• **WORK REQUEST**: Output each line of the source text in the items below as a Markdown table with the columns Row and Line, where Row holds the row number, and skip any blank lines. Leave the pictures out of the answer.
*** Opening STORED DATA ***
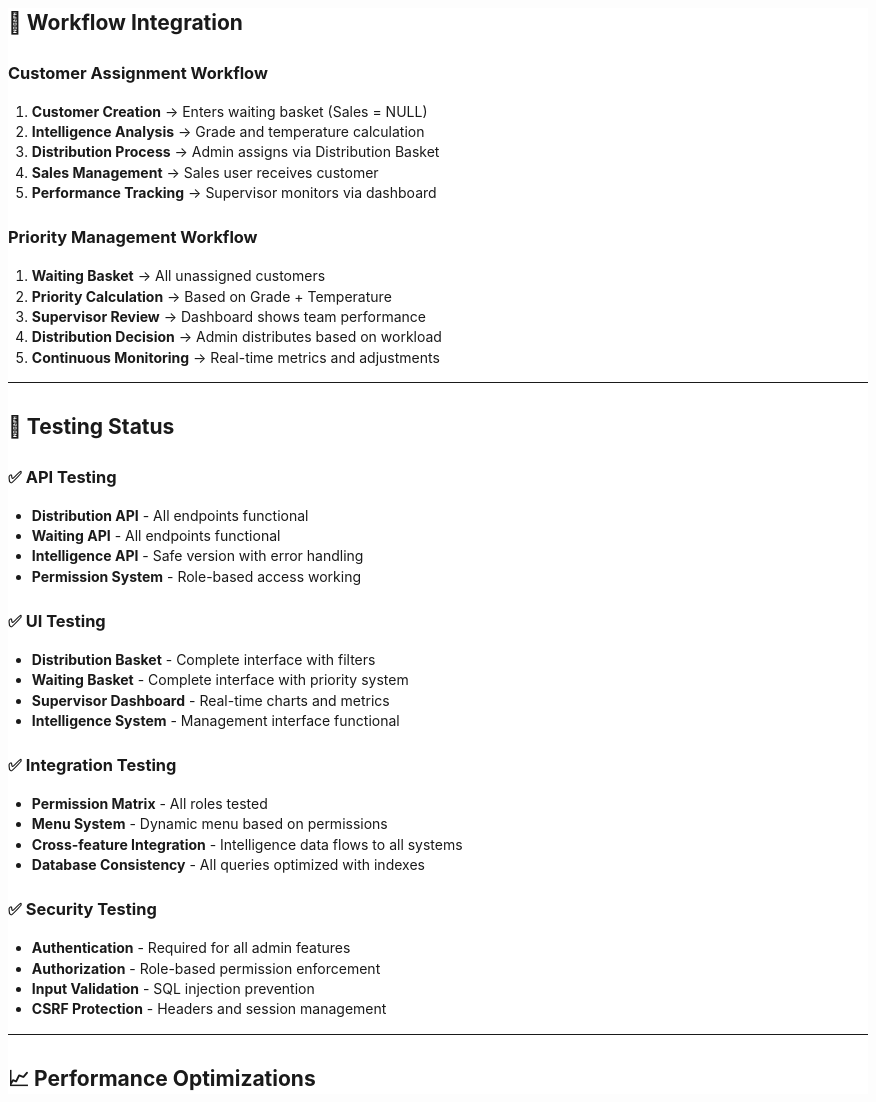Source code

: 
## 🔄 Workflow Integration

### Customer Assignment Workflow
1. **Customer Creation** → Enters waiting basket (Sales = NULL)
2. **Intelligence Analysis** → Grade and temperature calculation
3. **Distribution Process** → Admin assigns via Distribution Basket
4. **Sales Management** → Sales user receives customer
5. **Performance Tracking** → Supervisor monitors via dashboard

### Priority Management Workflow
1. **Waiting Basket** → All unassigned customers
2. **Priority Calculation** → Based on Grade + Temperature
3. **Supervisor Review** → Dashboard shows team performance
4. **Distribution Decision** → Admin distributes based on workload
5. **Continuous Monitoring** → Real-time metrics and adjustments

---

## 🧪 Testing Status

### ✅ API Testing
- **Distribution API** - All endpoints functional
- **Waiting API** - All endpoints functional
- **Intelligence API** - Safe version with error handling
- **Permission System** - Role-based access working

### ✅ UI Testing
- **Distribution Basket** - Complete interface with filters
- **Waiting Basket** - Complete interface with priority system
- **Supervisor Dashboard** - Real-time charts and metrics
- **Intelligence System** - Management interface functional

### ✅ Integration Testing
- **Permission Matrix** - All roles tested
- **Menu System** - Dynamic menu based on permissions
- **Cross-feature Integration** - Intelligence data flows to all systems
- **Database Consistency** - All queries optimized with indexes

### ✅ Security Testing
- **Authentication** - Required for all admin features
- **Authorization** - Role-based permission enforcement
- **Input Validation** - SQL injection prevention
- **CSRF Protection** - Headers and session management

---

## 📈 Performance Optimizations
*** Closing STORED DATA ***
• **RESULT OF THE TASK**:
| Row | Line |
|---|---|
| 1 | Source code |
| 2 | :  |
| 3 | ## 🔄 Workflow Integration |
| 4 | ### Customer Assignment Workflow |
| 5 | 1. **Customer Creation** → Enters waiting basket (Sales = NULL) |
| 6 | 2. **Intelligence Analysis** → Grade and temperature calculation |
| 7 | 3. **Distribution Process** → Admin assigns via Distribution Basket |
| 8 | 4. **Sales Management** → Sales user receives customer |
| 9 | 5. **Performance Tracking** → Supervisor monitors via dashboard |
| 10 | ### Priority Management Workflow |
| 11 | 1. **Waiting Basket** → All unassigned customers |
| 12 | 2. **Priority Calculation** → Based on Grade + Temperature |
| 13 | 3. **Supervisor Review** → Dashboard shows team performance |
| 14 | 4. **Distribution Decision** → Admin distributes based on workload |
| 15 | 5. **Continuous Monitoring** → Real-time metrics and adjustments |
| 16 | --- |
| 17 | ## 🧪 Testing Status |
| 18 | ### ✅ API Testing |
| 19 | - **Distribution API** - All endpoints functional |
| 20 | - **Waiting API** - All endpoints functional |
| 21 | - **Intelligence API** - Safe version with error handling |
| 22 | - **Permission System** - Role-based access working |
| 23 | ### ✅ UI Testing |
| 24 | - **Distribution Basket** - Complete interface with filters |
| 25 | - **Waiting Basket** - Complete interface with priority system |
| 26 | - **Supervisor Dashboard** - Real-time charts and metrics |
| 27 | - **Intelligence System** - Management interface functional |
| 28 | ### ✅ Integration Testing |
| 29 | - **Permission Matrix** - All roles tested |
| 30 | - **Menu System** - Dynamic menu based on permissions |
| 31 | - **Cross-feature Integration** - Intelligence data flows to all systems |
| 32 | - **Database Consistency** - All queries optimized with indexes |
| 33 | ### ✅ Security Testing |
| 34 | - **Authentication** - Required for all admin features |
| 35 | - **Authorization** - Role-based permission enforcement |
| 36 | - **Input Validation** - SQL injection prevention |
| 37 | - **CSRF Protection** - Headers and session management |
| 38 | --- |
| 39 | ## 📈 Performance Optimizations |